Aim of the task: Give back exactly the stretch of data below from the line holding "Monday – Saturday: 9:00AM–5:00PM" through the line holding "rte, Minen und Explorer", both ends included, and leave the remaining lines out.

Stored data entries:
________
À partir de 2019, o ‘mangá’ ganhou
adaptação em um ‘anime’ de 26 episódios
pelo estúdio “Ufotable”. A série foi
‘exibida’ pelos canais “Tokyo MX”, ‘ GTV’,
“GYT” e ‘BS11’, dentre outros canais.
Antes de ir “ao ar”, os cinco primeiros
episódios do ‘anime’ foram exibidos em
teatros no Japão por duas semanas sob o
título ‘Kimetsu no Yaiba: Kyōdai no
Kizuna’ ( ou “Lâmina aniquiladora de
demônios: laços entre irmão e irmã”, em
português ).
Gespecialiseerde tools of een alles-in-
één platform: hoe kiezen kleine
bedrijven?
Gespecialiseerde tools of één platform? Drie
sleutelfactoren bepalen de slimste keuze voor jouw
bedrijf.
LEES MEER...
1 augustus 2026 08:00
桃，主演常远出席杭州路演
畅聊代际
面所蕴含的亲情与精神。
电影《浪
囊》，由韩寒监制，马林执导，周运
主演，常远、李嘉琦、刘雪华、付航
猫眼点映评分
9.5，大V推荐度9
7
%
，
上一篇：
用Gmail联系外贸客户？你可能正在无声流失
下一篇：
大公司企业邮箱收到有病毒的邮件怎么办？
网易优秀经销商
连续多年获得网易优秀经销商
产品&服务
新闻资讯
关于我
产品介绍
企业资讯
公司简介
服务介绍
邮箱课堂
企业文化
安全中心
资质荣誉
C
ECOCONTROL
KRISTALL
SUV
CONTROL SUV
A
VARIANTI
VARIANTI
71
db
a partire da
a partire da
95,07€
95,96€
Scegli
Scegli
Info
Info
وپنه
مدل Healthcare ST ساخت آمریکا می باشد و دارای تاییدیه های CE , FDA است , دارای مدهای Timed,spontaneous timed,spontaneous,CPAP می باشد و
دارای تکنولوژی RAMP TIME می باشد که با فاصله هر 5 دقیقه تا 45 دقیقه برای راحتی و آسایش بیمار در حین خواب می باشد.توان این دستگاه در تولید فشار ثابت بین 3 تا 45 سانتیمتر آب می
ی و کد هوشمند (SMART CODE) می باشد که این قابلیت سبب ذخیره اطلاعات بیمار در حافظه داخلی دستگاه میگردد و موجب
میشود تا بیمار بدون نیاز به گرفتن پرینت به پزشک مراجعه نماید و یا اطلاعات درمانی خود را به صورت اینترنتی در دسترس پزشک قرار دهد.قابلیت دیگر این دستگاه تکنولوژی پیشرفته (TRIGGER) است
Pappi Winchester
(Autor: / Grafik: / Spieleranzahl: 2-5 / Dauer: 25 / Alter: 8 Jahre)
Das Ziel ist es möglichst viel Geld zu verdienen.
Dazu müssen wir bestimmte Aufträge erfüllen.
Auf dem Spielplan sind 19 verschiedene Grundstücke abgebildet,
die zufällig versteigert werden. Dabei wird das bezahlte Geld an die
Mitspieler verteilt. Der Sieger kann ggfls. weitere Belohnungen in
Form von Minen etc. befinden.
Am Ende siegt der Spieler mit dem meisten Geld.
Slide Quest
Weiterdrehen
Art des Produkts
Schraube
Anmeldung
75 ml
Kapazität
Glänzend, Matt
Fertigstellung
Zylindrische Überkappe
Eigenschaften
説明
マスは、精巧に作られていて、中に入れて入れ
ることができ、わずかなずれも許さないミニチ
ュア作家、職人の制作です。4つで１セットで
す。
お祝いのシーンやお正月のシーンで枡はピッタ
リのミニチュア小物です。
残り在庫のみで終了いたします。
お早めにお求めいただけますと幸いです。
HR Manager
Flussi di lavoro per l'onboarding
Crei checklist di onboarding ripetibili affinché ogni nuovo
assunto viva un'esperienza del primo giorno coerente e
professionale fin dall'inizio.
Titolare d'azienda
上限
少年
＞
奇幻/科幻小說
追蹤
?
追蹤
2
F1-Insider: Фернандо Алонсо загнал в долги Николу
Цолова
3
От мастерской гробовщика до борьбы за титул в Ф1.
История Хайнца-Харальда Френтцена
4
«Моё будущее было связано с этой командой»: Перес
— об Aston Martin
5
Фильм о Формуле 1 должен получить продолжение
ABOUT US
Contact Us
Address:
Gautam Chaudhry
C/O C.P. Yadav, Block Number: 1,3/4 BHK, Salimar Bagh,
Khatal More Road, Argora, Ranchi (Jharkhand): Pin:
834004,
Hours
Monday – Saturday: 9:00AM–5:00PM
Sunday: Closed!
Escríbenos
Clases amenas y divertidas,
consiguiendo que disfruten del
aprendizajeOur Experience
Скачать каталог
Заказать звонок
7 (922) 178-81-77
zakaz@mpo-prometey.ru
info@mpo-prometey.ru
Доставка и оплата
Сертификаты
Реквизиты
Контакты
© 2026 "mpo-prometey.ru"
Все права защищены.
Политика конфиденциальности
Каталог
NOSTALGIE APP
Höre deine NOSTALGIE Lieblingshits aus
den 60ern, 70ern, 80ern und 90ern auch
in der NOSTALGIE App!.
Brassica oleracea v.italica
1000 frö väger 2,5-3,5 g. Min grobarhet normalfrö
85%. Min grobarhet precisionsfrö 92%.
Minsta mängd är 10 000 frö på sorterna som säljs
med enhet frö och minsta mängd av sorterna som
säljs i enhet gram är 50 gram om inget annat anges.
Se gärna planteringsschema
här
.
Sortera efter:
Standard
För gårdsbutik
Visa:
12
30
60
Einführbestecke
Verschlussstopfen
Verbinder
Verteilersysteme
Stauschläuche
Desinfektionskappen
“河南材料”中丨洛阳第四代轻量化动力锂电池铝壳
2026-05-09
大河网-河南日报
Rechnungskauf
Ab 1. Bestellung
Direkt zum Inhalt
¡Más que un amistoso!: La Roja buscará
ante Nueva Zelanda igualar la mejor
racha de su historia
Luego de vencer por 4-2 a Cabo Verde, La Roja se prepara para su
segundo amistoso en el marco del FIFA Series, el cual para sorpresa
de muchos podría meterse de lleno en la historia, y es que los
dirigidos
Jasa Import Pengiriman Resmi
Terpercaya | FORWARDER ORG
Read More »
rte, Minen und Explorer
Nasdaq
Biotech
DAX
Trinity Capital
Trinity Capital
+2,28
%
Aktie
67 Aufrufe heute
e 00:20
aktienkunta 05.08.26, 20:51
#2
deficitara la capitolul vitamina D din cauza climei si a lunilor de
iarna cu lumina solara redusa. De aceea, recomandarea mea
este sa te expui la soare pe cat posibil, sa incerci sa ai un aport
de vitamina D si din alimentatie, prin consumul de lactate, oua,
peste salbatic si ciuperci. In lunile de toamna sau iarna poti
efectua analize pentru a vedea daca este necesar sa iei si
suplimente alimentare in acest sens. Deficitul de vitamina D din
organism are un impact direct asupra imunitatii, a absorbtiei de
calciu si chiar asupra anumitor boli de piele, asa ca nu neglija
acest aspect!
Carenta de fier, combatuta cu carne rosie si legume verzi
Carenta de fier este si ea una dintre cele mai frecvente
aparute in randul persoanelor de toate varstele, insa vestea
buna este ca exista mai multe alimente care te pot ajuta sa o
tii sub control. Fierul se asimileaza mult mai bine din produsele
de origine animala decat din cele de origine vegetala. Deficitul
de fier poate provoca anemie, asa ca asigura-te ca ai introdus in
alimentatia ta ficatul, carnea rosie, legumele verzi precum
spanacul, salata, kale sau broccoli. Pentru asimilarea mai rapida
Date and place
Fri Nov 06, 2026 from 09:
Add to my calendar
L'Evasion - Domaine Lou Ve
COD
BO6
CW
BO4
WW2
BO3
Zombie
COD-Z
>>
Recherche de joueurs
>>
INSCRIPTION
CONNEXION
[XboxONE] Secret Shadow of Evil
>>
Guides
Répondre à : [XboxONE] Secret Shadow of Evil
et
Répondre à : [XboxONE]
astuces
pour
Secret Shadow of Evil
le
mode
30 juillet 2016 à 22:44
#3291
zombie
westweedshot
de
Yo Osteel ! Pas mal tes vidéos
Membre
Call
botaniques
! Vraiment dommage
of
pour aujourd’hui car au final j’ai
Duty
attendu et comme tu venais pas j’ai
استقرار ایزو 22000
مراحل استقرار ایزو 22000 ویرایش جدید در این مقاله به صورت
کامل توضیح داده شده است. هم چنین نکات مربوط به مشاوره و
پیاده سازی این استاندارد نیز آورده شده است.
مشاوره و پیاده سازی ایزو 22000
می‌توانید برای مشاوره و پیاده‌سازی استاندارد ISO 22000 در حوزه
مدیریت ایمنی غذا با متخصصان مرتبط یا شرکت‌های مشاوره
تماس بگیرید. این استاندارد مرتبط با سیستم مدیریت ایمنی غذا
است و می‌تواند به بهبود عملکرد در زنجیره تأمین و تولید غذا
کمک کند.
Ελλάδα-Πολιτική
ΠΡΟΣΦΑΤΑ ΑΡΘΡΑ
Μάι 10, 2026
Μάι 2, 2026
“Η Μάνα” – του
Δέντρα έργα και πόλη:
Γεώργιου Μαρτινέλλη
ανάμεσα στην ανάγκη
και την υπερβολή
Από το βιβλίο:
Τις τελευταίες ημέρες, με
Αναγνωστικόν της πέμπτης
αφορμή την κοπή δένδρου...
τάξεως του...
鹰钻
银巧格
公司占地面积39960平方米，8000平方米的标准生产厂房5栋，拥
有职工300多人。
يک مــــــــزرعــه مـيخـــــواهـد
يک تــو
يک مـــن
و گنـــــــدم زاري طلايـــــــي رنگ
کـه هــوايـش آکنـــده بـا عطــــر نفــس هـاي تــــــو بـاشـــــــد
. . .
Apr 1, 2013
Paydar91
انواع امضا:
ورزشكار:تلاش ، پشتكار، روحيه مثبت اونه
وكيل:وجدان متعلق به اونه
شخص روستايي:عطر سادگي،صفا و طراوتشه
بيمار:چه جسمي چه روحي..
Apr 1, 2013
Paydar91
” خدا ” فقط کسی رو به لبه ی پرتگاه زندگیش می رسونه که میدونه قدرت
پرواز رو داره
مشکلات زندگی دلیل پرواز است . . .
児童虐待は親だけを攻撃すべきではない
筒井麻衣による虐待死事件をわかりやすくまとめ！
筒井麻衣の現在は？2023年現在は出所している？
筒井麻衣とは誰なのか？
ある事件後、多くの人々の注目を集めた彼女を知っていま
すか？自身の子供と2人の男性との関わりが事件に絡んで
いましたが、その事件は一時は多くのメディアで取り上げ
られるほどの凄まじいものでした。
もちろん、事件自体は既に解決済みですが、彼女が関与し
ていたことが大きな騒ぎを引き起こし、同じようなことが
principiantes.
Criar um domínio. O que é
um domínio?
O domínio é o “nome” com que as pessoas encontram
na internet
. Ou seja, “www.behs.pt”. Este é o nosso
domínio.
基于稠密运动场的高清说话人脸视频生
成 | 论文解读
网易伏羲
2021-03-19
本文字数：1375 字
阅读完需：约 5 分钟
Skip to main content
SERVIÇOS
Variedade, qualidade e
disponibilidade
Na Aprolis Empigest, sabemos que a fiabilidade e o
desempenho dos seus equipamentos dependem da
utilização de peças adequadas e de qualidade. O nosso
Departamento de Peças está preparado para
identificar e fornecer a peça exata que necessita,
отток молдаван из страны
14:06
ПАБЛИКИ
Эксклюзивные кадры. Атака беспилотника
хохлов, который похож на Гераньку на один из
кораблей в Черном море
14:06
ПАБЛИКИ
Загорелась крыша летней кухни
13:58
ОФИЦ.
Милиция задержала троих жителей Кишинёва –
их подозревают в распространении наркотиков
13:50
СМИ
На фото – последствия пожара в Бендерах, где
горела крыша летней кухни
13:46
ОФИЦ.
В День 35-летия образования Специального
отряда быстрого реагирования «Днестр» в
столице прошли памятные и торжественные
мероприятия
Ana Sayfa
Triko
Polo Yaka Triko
________
Written solution:
Monday – Saturday: 9:00AM–5:00PM
Sunday: Closed!
Escríbenos
Clases amenas y divertidas,
consiguiendo que disfruten del
aprendizajeOur Experience
Скачать каталог
Заказать звонок
7 (922) 178-81-77
zakaz@mpo-prometey.ru
info@mpo-prometey.ru
Доставка и оплата
Сертификаты
Реквизиты
Контакты
© 2026 "mpo-prometey.ru"
Все права защищены.
Политика конфиденциальности
Каталог
NOSTALGIE APP
Höre deine NOSTALGIE Lieblingshits aus
den 60ern, 70ern, 80ern und 90ern auch
in der NOSTALGIE App!.
Brassica oleracea v.italica
1000 frö väger 2,5-3,5 g. Min grobarhet normalfrö
85%. Min grobarhet precisionsfrö 92%.
Minsta mängd är 10 000 frö på sorterna som säljs
med enhet frö och minsta mängd av sorterna som
säljs i enhet gram är 50 gram om inget annat anges.
Se gärna planteringsschema
här
.
Sortera efter:
Standard
För gårdsbutik
Visa:
12
30
60
Einführbestecke
Verschlussstopfen
Verbinder
Verteilersysteme
Stauschläuche
Desinfektionskappen
“河南材料”中丨洛阳第四代轻量化动力锂电池铝壳
2026-05-09
大河网-河南日报
Rechnungskauf
Ab 1. Bestellung
Direkt zum Inhalt
¡Más que un amistoso!: La Roja buscará
ante Nueva Zelanda igualar la mejor
racha de su historia
Luego de vencer por 4-2 a Cabo Verde, La Roja se prepara para su
segundo amistoso en el marco del FIFA Series, el cual para sorpresa
de muchos podría meterse de lleno en la historia, y es que los
dirigidos
Jasa Import Pengiriman Resmi
Terpercaya | FORWARDER ORG
Read More »
rte, Minen und Explorer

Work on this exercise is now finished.